On 15 November 2017 at 17:02, Knurpht - Gertjan Lettink <knurpht@opensuse.org> wrote:
Op woensdag 15 november 2017 16:18:12 CET schreef Christopher Myers:
I've been using Tumbleweed for several months now, and love it. One thing that I've been curious about though is -- let's say that I'm on 20171107, and the most recent is 20171114, but there was a release on 20171110. Is it possible to upgrade from 1107 to 1110, when 1114 is the most recent? I guess a way to be cutting edge without being totally bleeding edge?

◆ Written problem 1 ◆
Copy out the records exactly, everything from the start of the records down to the line that contains "catalogue / barcode: US 2915233".

◆ Extracted data ◆
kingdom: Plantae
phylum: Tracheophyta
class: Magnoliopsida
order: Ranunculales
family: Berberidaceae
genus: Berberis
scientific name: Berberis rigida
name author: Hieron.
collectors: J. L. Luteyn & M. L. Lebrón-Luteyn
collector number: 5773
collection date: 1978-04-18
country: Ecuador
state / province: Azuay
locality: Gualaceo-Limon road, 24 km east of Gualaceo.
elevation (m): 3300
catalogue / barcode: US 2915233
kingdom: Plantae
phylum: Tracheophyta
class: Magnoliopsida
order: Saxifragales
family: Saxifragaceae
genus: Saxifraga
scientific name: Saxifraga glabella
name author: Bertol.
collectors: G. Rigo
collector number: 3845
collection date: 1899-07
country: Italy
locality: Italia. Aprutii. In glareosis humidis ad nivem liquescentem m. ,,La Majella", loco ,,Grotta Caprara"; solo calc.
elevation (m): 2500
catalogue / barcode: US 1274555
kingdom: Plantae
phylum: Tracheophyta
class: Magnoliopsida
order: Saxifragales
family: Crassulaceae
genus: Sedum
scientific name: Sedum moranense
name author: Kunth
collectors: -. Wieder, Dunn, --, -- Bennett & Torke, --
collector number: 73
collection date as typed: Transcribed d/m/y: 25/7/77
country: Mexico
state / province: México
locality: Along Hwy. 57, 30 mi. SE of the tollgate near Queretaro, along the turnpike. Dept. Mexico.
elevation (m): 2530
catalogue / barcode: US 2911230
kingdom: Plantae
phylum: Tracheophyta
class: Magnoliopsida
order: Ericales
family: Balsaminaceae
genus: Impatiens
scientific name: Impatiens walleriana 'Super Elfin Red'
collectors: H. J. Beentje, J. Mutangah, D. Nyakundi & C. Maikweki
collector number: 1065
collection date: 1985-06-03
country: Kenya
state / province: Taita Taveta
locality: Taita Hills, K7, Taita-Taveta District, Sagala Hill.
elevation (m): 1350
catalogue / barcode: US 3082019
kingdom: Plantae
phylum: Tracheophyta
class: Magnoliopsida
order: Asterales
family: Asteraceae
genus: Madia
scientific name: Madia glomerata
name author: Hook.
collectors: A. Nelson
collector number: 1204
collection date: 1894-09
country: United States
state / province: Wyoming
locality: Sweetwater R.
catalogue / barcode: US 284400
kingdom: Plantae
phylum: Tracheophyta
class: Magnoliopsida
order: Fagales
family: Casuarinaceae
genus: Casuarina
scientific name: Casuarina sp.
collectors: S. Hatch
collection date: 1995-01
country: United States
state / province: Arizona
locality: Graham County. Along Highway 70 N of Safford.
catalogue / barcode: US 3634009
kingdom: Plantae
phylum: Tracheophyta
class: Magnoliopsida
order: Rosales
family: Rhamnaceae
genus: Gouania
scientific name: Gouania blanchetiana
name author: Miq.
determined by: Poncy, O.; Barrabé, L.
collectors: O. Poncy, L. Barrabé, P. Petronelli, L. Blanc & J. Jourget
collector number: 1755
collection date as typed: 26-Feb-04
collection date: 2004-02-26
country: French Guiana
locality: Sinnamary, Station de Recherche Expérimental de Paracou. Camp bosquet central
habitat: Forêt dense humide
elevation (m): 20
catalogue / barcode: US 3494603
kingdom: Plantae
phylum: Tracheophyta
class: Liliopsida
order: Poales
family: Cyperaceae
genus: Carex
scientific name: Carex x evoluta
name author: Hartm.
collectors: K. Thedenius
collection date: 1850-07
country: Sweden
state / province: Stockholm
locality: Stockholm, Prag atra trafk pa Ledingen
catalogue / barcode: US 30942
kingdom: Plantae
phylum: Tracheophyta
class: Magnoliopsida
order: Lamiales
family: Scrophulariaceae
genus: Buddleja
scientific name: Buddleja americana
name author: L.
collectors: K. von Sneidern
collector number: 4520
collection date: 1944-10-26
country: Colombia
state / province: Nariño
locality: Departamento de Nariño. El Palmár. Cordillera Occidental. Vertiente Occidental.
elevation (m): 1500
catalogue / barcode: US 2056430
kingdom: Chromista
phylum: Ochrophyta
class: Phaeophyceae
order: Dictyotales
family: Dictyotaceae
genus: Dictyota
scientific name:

◆ Written problem 2 ◆
Rewrite everything in the email about upgrading snapshots from "On 15 November" down to "totally bleeding edge?", changing "Tumbleweed" to "Leap".

◆ Exercise solution 1 ◆
kingdom: Plantae
phylum: Tracheophyta
class: Magnoliopsida
order: Ranunculales
family: Berberidaceae
genus: Berberis
scientific name: Berberis rigida
name author: Hieron.
collectors: J. L. Luteyn & M. L. Lebrón-Luteyn
collector number: 5773
collection date: 1978-04-18
country: Ecuador
state / province: Azuay
locality: Gualaceo-Limon road, 24 km east of Gualaceo.
elevation (m): 3300
catalogue / barcode: US 2915233

◆ Exercise solution 2 ◆
On 15 November 2017 at 17:02, Knurpht - Gertjan Lettink <knurpht@opensuse.org> wrote:
Op woensdag 15 november 2017 16:18:12 CET schreef Christopher Myers:
I've been using Leap for several months now, and love it. One thing that I've been curious about though is -- let's say that I'm on 20171107, and the most recent is 20171114, but there was a release on 20171110. Is it possible to upgrade from 1107 to 1110, when 1114 is the most recent? I guess a way to be cutting edge without being totally bleeding edge?